Stonehaven Community Learning held a one day creative writing workshop with writers Wayne Price and Fiona Thackeray at Stonehaven Community Centre on Sunday, March 10.
Wayne Price and Fiona Thackeray each led a writing workshop session designed to help foster learners’ writing skills as well as to provide stimulating ideas for writing.
Members of the Stonehaven Writing Group Stoney Scrievars (organised by Stonehaven Community Learning), members of an Inverbervie Writing Group (organised by Stonehaven Community Learning in partnership with Pillar Kincardine) as well as S6 pupils from Mackie Academy who are working towards their Advanced Higher in English all attended the event.

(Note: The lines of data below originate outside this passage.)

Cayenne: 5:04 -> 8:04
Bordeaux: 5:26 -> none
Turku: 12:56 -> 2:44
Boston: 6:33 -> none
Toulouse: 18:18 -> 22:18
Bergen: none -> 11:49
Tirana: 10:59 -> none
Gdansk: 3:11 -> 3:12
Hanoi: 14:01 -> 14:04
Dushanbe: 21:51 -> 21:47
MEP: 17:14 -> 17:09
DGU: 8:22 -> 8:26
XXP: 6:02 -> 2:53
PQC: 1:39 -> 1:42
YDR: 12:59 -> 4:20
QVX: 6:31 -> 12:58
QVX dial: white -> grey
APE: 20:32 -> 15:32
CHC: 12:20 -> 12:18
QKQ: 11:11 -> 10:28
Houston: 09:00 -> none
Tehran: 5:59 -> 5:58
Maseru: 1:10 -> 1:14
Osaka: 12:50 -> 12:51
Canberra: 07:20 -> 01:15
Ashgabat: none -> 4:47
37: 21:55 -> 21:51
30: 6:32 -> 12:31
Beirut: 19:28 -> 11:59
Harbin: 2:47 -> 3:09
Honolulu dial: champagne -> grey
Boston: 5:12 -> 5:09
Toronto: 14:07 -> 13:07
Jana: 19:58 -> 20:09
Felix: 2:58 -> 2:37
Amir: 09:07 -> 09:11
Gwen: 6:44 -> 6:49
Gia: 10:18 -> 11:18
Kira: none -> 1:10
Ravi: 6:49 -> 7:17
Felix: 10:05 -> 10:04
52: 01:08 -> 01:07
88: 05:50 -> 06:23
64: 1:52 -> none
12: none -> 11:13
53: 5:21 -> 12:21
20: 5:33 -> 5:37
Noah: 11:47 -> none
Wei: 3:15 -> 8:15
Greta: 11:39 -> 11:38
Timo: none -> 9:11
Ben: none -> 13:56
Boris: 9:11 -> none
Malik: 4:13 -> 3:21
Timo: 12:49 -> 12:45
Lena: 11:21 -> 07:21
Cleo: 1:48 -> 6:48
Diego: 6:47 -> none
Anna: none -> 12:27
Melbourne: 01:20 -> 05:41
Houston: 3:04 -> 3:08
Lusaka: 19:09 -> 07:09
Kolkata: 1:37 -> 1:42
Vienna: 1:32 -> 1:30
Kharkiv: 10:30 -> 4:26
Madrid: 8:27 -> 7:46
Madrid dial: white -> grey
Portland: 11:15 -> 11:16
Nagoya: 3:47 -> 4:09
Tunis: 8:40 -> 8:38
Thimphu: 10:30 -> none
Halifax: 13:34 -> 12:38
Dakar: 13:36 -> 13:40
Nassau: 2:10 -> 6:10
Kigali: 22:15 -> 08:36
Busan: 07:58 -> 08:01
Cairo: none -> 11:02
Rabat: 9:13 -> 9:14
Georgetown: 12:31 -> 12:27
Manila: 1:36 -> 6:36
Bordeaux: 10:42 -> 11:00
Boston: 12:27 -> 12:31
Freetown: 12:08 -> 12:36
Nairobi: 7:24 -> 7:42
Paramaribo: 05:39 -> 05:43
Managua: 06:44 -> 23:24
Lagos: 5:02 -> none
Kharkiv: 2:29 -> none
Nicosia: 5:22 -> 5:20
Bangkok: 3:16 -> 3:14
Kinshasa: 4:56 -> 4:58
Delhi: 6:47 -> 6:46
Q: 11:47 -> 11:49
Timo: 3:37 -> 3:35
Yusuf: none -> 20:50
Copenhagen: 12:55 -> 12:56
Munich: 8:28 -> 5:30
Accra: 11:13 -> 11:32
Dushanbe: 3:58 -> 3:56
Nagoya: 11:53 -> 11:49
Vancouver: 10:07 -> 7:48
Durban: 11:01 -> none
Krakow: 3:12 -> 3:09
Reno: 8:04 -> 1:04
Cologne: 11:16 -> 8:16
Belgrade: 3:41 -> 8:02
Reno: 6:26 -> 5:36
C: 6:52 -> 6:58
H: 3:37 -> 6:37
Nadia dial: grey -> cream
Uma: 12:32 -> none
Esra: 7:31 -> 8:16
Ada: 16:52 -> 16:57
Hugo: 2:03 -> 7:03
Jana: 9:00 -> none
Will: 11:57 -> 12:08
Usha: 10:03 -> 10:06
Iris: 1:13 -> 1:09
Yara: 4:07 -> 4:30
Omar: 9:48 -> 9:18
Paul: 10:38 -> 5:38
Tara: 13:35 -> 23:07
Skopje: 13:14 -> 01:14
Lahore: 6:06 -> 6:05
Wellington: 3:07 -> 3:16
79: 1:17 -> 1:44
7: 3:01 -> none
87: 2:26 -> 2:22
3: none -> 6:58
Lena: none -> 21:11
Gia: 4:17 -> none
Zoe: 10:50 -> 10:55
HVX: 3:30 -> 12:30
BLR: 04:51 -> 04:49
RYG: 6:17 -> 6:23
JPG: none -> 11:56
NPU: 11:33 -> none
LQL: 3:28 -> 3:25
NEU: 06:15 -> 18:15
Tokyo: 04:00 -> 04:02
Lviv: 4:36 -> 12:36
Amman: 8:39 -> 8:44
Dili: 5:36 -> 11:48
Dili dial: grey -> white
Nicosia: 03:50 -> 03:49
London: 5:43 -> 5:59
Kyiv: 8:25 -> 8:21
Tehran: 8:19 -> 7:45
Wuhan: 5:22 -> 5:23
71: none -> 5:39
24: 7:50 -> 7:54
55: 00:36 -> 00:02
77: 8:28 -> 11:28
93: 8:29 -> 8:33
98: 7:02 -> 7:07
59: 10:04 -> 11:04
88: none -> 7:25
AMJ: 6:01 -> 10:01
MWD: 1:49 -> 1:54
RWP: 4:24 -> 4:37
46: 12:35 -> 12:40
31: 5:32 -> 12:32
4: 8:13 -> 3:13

Wayne Price was born and brought up in south Wales but has lived and worked in Scotland since 1987. His short stories and poems have won major awards in numerous international competitions and his first book-length collection, Furnace, was recently nominated for the Saltire Scottish First Book of the Year. He teaches literature and creative writing at the University of Aberdeen.
Fiona Thackeray has won prizes in the Macallan/Scotland on Sunday Awards, the Neil Gunn Competition and Woman’s Own magazine. Her work has been broadcast on BBC Radio 4 and published in various literary anthologies including, Polygon ‘Shorts 4 & 5’, Cinnamon and Inkermen Press, Ironstone magazine, and ‘The Guardian International’. In 2010 she launched her collection of short stories, The Secret’s in the Folding, from Pewter Rose Press, which was long-listed for the Edge Hill University Prize. Her stories have been published in translation in Polish and Brazilian Portuguese. She is working on her first novel about slavery and sugar cultivation in Brazil.
The event was joint funded by the learners themselves and Creative Scotland’s Live Literature programme, which is managed by Scottish Book Trust. The scheme exists to bring Scottish fiction writers, playwrights, poets, storytellers and their work to every corner of Scottish society including schools, libraries, writers groups, additional support needs organisations, community groups and literary organisations. The scheme subsidises* up to 1200 writer events around the country each year, reaching an average annual audience of over 50,000 people. Clare Rodgers, Live Literature Project Co-ordinator, said: “By subsidising writers’ events throughout Scotland, the Live Literature Scheme encourages organisations of all kinds to include authors in their programmes. The scheme also widens the audience for contemporary authors and writing by increasing the amount of literary activity and by providing financial support in such a way that groups pay the same per session wherever they are based.”